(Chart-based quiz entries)
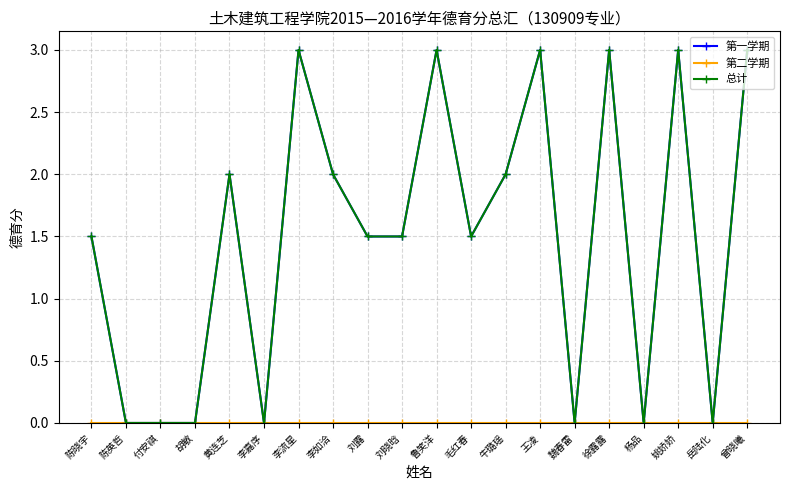

True or false: 总计 and 第一学期 cross at least once.

False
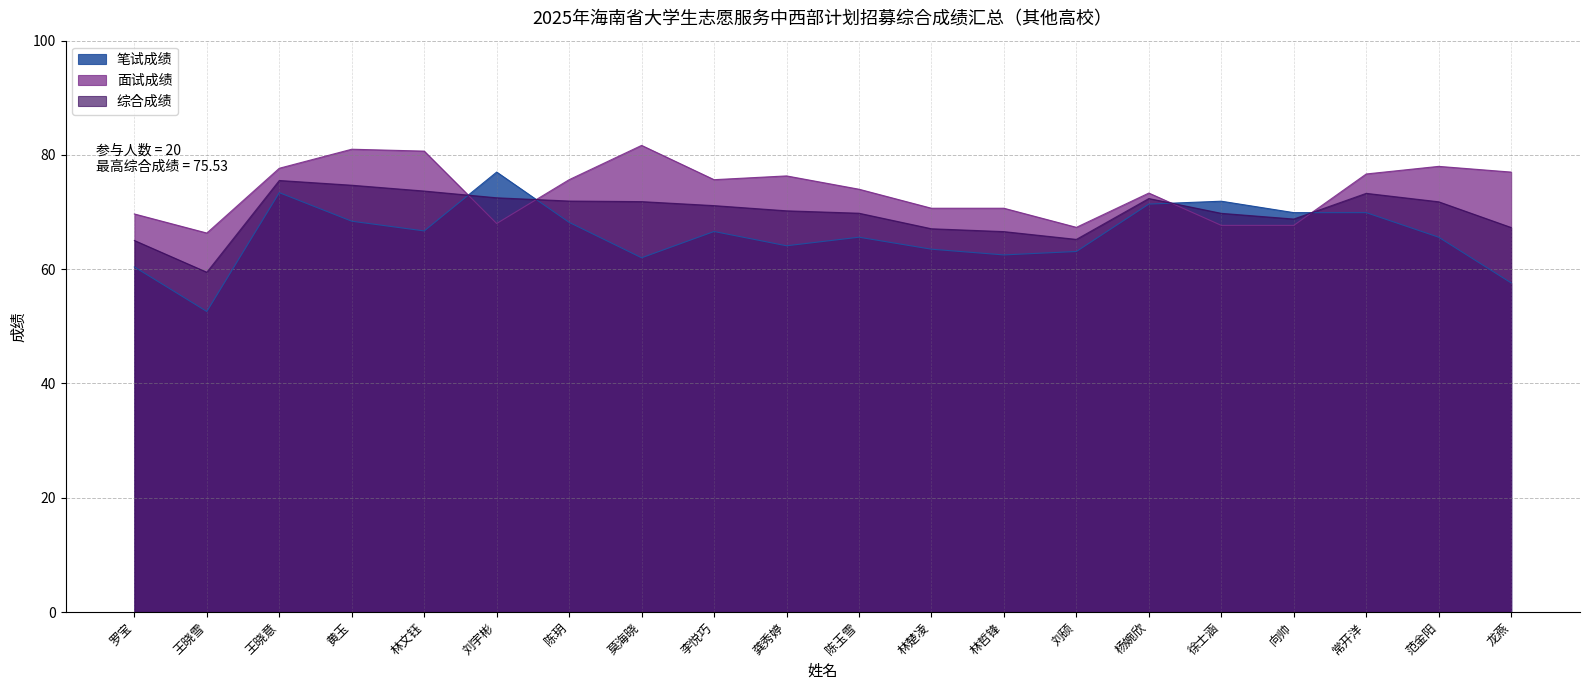

Reading right to left, extract all data points from this chart.

笔试成绩: 龙燕=57.6	范金阳=65.6	常开洋=69.9	向帅=69.9	徐士涵=71.9	杨婉欣=71.4	刘硕=63.1	林哲锋=62.5	林楚凌=63.5	陈玉雪=65.6	龚秀婷=64.1	李悦巧=66.6	莫海晓=62.0	陈玥=68.2	刘宇彬=77.0	林文钰=66.7	黄玉=68.4	王晓意=73.4	王晓雪=52.6	罗宝=60.4
面试成绩: 龙燕=77.0	范金阳=78.0	常开洋=76.7	向帅=67.7	徐士涵=67.7	杨婉欣=73.3	刘硕=67.3	林哲锋=70.7	林楚凌=70.7	陈玉雪=74.0	龚秀婷=76.3	李悦巧=75.7	莫海晓=81.7	陈玥=75.7	刘宇彬=68.0	林文钰=80.7	黄玉=81.0	王晓意=77.7	王晓雪=66.3	罗宝=69.7
综合成绩: 龙燕=67.3	范金阳=71.8	常开洋=73.3	向帅=68.8	徐士涵=69.8	杨婉欣=72.4	刘硕=65.2	林哲锋=66.6	林楚凌=67.1	陈玉雪=69.8	龚秀婷=70.2	李悦巧=71.1	莫海晓=71.8	陈玥=71.9	刘宇彬=72.5	林文钰=73.7	黄玉=74.7	王晓意=75.5	王晓雪=59.5	罗宝=65.0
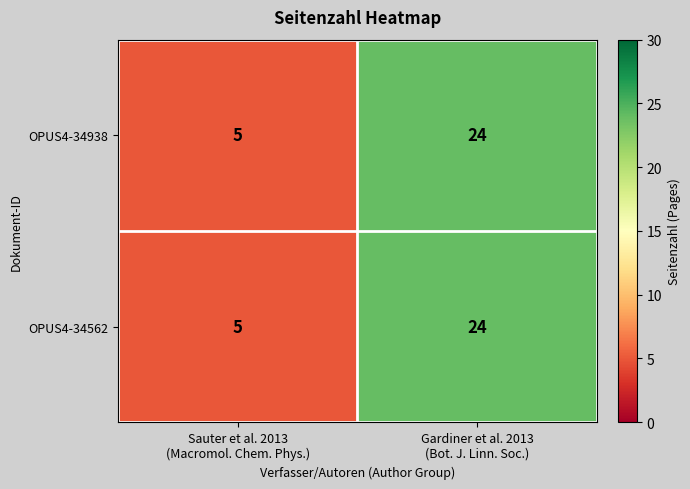

What is the maximum value shown in the chart?

24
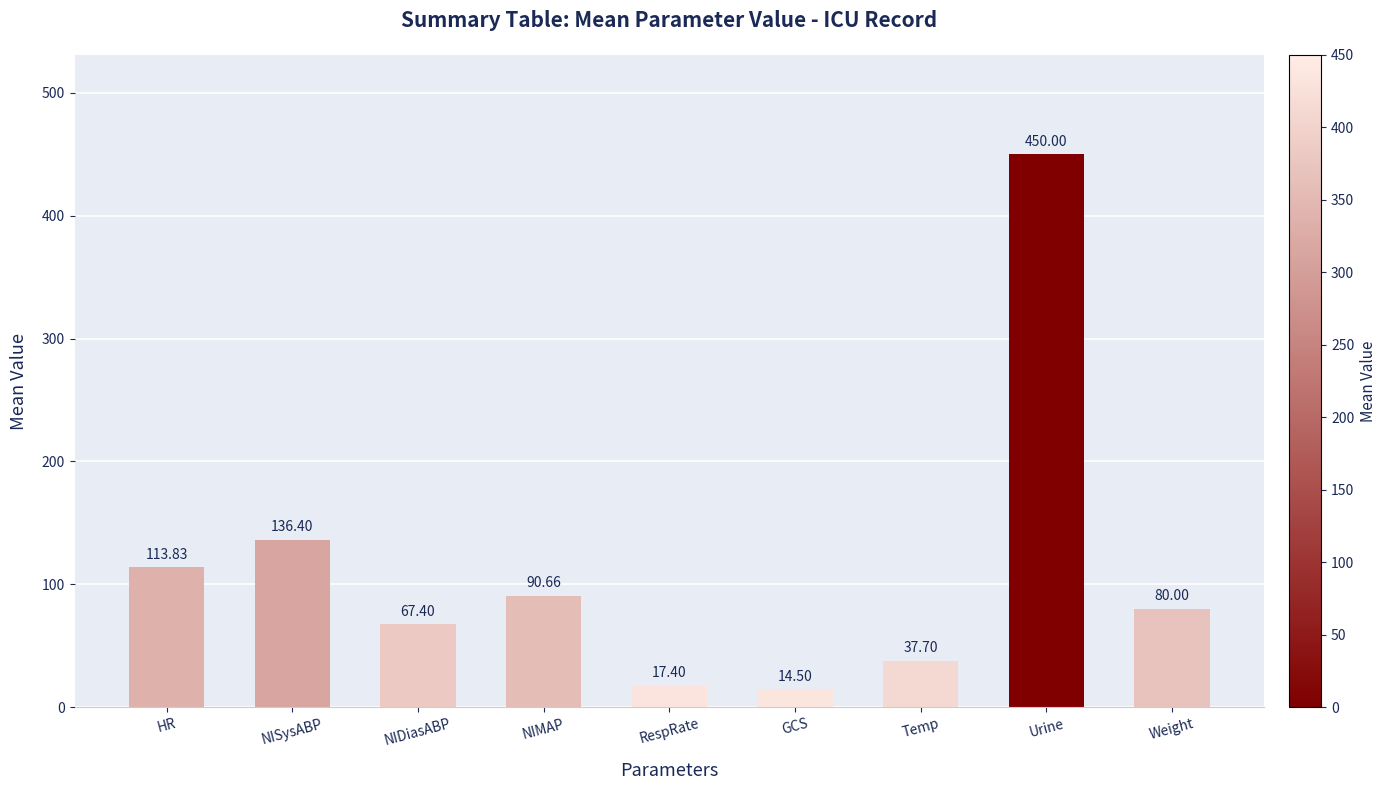

Where is the data nearest to the value 232?

NISysABP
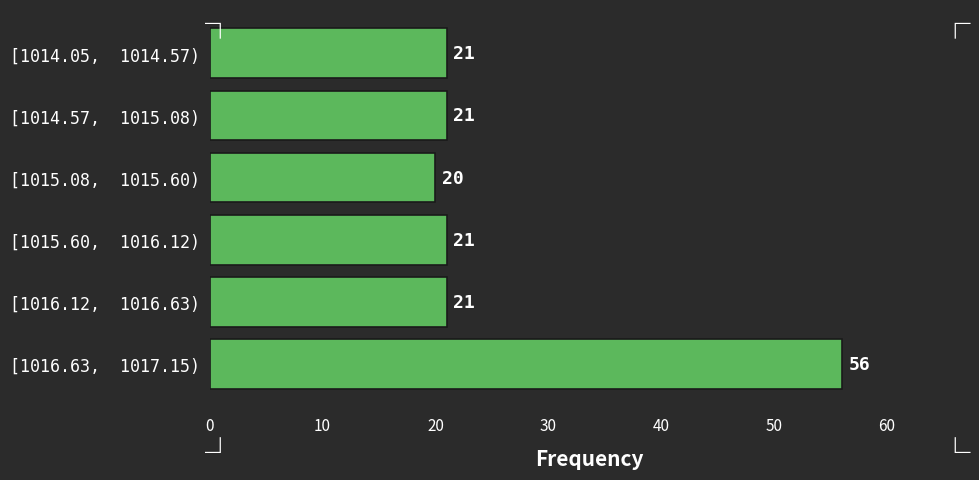

Reading bottom to top, transcribe all the data shown in this chart.

56	21	21	20	21	21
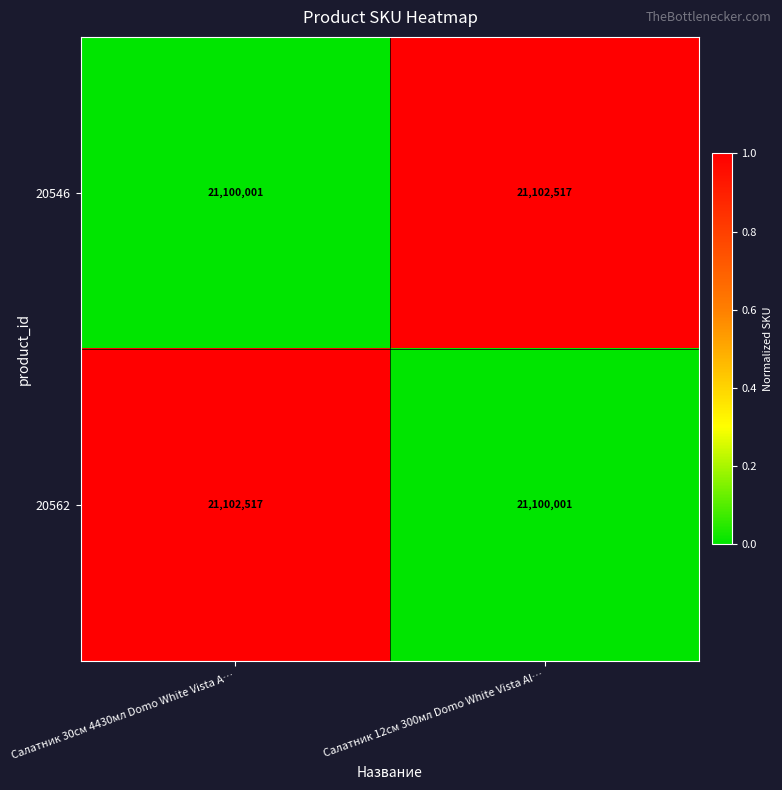

What value does the 20562 series have at Салатник 12см 300мл Domo White Vista Al…?

21100001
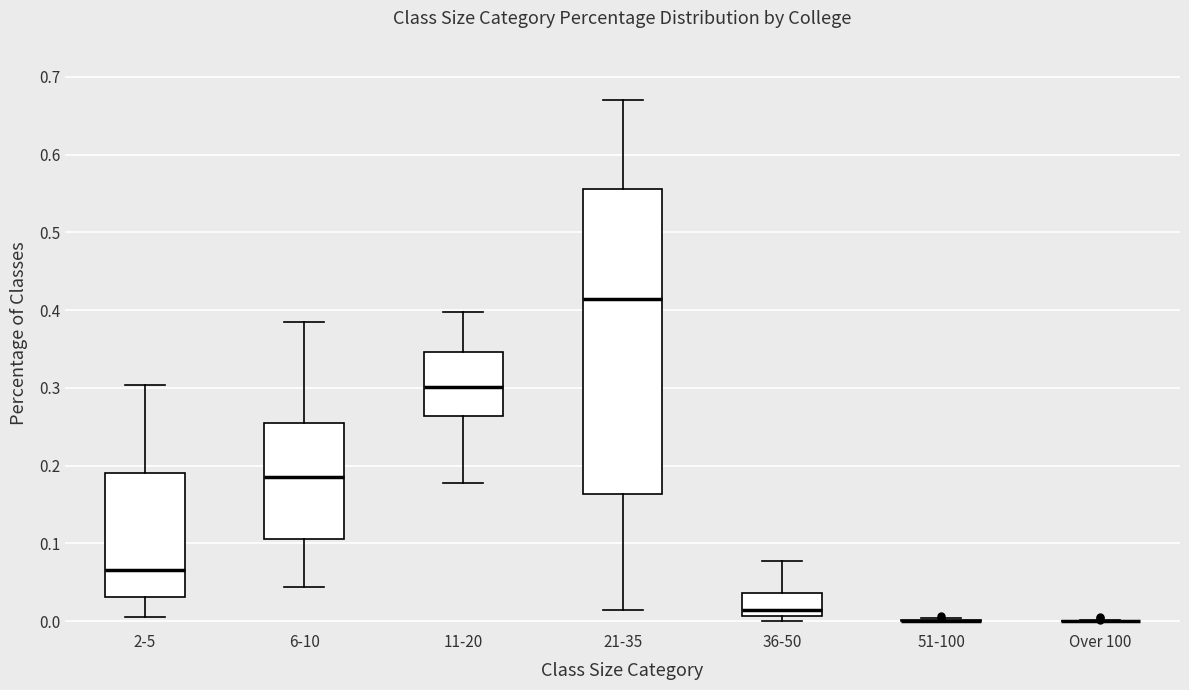

Reading left to right, transcribe this box plot: for each box, give where its median line is, the range the box spans, and where its two whiskers end, as read against the y-axis. The values are not printed on the chart, so give them approximately, as read against the axis.

2-5: median 0.07, box 0.03 to 0.19, whiskers 0.01 to 0.30
6-10: median 0.19, box 0.11 to 0.25, whiskers 0.04 to 0.38
11-20: median 0.30, box 0.26 to 0.35, whiskers 0.18 to 0.40
21-35: median 0.41, box 0.16 to 0.56, whiskers 0.01 to 0.67
36-50: median 0.01 (just above the box's lower edge), box 0.01 to 0.04, whiskers 0.00 to 0.08
51-100: box collapsed to a line at 0.00, whiskers 0.00 to 0.00
Over 100: box collapsed to a line at 0.00, whiskers 0.00 to 0.00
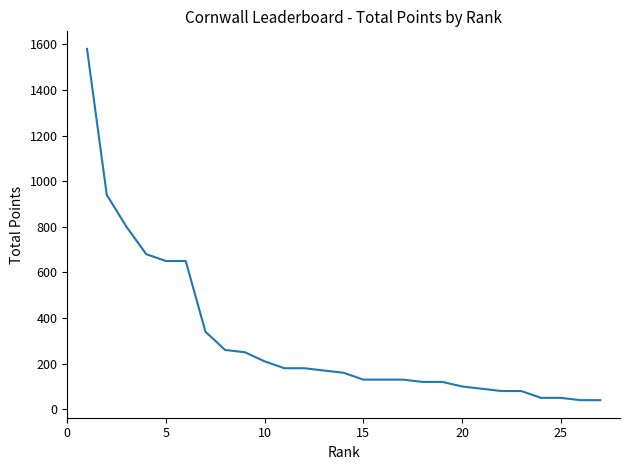

What is the minimum value shown in the chart?

40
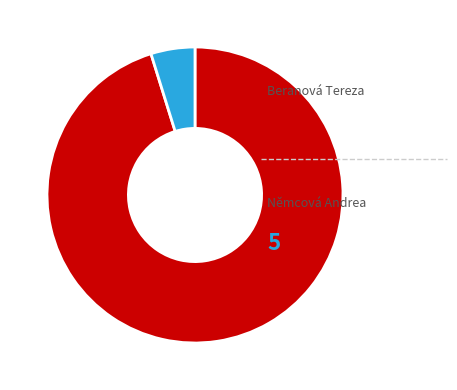

Is there any slice that represents more than half of the pie?

Yes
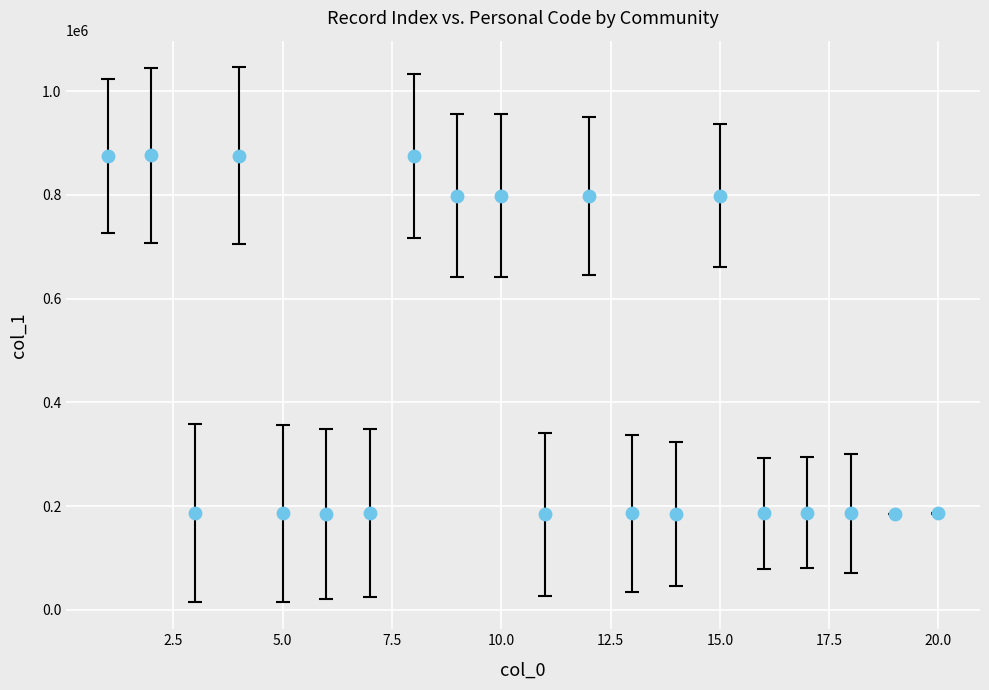

What is the range of X values (max minus min)?

19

**The problem:** Reproduce all of the entries above line for line, without the pictures.

**Response to this exercise:**
True or false: 总计 and 第一学期 cross at least once.

False

Reading right to left, extract all data points from this chart.

笔试成绩: 龙燕=57.6	范金阳=65.6	常开洋=69.9	向帅=69.9	徐士涵=71.9	杨婉欣=71.4	刘硕=63.1	林哲锋=62.5	林楚凌=63.5	陈玉雪=65.6	龚秀婷=64.1	李悦巧=66.6	莫海晓=62.0	陈玥=68.2	刘宇彬=77.0	林文钰=66.7	黄玉=68.4	王晓意=73.4	王晓雪=52.6	罗宝=60.4
面试成绩: 龙燕=77.0	范金阳=78.0	常开洋=76.7	向帅=67.7	徐士涵=67.7	杨婉欣=73.3	刘硕=67.3	林哲锋=70.7	林楚凌=70.7	陈玉雪=74.0	龚秀婷=76.3	李悦巧=75.7	莫海晓=81.7	陈玥=75.7	刘宇彬=68.0	林文钰=80.7	黄玉=81.0	王晓意=77.7	王晓雪=66.3	罗宝=69.7
综合成绩: 龙燕=67.3	范金阳=71.8	常开洋=73.3	向帅=68.8	徐士涵=69.8	杨婉欣=72.4	刘硕=65.2	林哲锋=66.6	林楚凌=67.1	陈玉雪=69.8	龚秀婷=70.2	李悦巧=71.1	莫海晓=71.8	陈玥=71.9	刘宇彬=72.5	林文钰=73.7	黄玉=74.7	王晓意=75.5	王晓雪=59.5	罗宝=65.0

What is the maximum value shown in the chart?

24

Where is the data nearest to the value 232?

NISysABP

Reading bottom to top, transcribe all the data shown in this chart.

56	21	21	20	21	21

What value does the 20562 series have at Салатник 12см 300мл Domo White Vista Al…?

21100001

Reading left to right, transcribe this box plot: for each box, give where its median line is, the range the box spans, and where its two whiskers end, as read against the y-axis. The values are not printed on the chart, so give them approximately, as read against the axis.

2-5: median 0.07, box 0.03 to 0.19, whiskers 0.01 to 0.30
6-10: median 0.19, box 0.11 to 0.25, whiskers 0.04 to 0.38
11-20: median 0.30, box 0.26 to 0.35, whiskers 0.18 to 0.40
21-35: median 0.41, box 0.16 to 0.56, whiskers 0.01 to 0.67
36-50: median 0.01 (just above the box's lower edge), box 0.01 to 0.04, whiskers 0.00 to 0.08
51-100: box collapsed to a line at 0.00, whiskers 0.00 to 0.00
Over 100: box collapsed to a line at 0.00, whiskers 0.00 to 0.00

What is the minimum value shown in the chart?

40

Is there any slice that represents more than half of the pie?

Yes

What is the range of X values (max minus min)?

19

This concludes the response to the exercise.